Risposte concrete a bisogni reali
Il progetto nasce da un ascolto attivo delle dipendenti della cooperativa: 17 madri con figli tra 0 e 12 anni che, operando prevalentemente con turni di 30 ore settimanali, hanno segnalato la necessità di un aiuto concreto quando i servizi pubblici non sono attivi. La risposta di Virtus Coop è un modello di welfare integrato che abbatte i costi per le famiglie.
I servizi gratuiti: dal Nido al Baby-sitting
Il fulcro delle attività è lo spazio “Sintonia”, centro d’eccellenza montessoriano e bilingue gestito dalla Cooperativa. Grazie ai fondi del FSE+, le dipendenti potranno usufruire di:
- Asilo Nido “Sintonia”: Posti riservati e retta gratuita.

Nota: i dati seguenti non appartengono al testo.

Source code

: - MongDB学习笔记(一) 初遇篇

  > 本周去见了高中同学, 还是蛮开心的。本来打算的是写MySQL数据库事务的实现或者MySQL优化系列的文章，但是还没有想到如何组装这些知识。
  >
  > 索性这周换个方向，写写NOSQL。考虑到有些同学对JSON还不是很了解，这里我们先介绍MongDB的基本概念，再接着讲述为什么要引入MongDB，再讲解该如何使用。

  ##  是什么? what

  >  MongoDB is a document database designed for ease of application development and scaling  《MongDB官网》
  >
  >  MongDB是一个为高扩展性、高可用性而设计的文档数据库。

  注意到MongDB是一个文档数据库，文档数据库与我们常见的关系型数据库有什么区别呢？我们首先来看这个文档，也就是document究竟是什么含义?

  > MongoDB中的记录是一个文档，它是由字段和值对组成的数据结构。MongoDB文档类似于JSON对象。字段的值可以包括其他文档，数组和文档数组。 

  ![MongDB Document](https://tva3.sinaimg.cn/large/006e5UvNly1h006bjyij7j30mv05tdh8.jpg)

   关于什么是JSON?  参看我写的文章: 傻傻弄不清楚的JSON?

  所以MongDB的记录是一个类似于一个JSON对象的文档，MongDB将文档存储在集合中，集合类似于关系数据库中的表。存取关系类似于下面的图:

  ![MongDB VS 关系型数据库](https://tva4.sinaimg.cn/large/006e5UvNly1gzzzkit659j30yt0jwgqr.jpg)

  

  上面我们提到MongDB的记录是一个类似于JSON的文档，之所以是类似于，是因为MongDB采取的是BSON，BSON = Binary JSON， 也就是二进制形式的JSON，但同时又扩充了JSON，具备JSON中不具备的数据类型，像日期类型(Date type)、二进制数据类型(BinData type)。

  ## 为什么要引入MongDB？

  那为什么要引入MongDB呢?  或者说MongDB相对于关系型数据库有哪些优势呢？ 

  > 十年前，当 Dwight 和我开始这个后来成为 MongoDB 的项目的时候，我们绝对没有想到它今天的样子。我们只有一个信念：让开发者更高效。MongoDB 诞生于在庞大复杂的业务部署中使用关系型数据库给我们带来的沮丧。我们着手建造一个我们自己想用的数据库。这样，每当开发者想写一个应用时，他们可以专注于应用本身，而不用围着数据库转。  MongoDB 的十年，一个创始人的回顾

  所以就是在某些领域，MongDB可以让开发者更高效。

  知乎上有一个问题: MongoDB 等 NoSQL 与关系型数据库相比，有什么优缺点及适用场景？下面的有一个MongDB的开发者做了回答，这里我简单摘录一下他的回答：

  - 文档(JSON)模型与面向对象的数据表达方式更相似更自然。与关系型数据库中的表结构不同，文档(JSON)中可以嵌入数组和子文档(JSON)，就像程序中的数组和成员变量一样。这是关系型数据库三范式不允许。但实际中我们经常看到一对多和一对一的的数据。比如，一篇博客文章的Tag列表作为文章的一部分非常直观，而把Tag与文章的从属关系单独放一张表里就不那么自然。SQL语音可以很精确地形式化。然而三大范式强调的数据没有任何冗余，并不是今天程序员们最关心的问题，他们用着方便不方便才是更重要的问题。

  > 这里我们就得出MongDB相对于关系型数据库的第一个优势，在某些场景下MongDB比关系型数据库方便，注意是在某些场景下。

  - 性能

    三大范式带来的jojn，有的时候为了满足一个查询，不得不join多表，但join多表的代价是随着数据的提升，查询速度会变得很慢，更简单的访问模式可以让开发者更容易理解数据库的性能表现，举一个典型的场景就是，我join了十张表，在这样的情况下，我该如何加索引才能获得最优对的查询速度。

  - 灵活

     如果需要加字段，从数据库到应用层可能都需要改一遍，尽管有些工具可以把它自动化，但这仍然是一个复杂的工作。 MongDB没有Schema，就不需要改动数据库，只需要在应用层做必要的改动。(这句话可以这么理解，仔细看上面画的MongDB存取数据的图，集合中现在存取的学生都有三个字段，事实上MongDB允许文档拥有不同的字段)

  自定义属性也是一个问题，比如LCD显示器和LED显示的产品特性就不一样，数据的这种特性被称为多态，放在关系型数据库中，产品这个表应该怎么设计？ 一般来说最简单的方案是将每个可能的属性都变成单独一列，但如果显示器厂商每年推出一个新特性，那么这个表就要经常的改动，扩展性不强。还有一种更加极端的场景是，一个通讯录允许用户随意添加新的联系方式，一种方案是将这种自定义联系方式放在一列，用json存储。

- Ludoteca: Servizio lun-ven (15:30-18:30) con supporto compiti.
- Centri Estivi: Copertura totale durante le chiusure scolastiche.
- Baby-sitting: Numero dedicato 7/7 (9:00-18:00).
Investire nel benessere per generare valore
“Il Nido è da sempre uno strumento di parità sociale” – spiegano i responsabili della Cooperativa Virtus – “Attraverso questo finanziamento regionale, possiamo de-standardizzare gli orari e le modalità di lavoro, mettendo al centro la persona. Una lavoratrice supportata è una risorsa più felice, meno stressata e più produttiva”.
Oltre ai benefici immediati per le famiglie, il progetto punta a risultati di lungo periodo: riduzione del turnover aziendale, abbattimento del gender gap salariale e, soprattutto, una migliore qualità della vita per i bambini, seguiti da un team di oltre 130 educatori professionali.
Un segnale per la comunità
L’iniziativa si pone come un’eccellenza nel panorama del welfare aziendale marchigiano, dimostrando come la sinergia tra fondi europei (FSE+), programmazione regionale e cooperazione sociale possa generare un impatto reale e immediato sulla vita dei cittadini.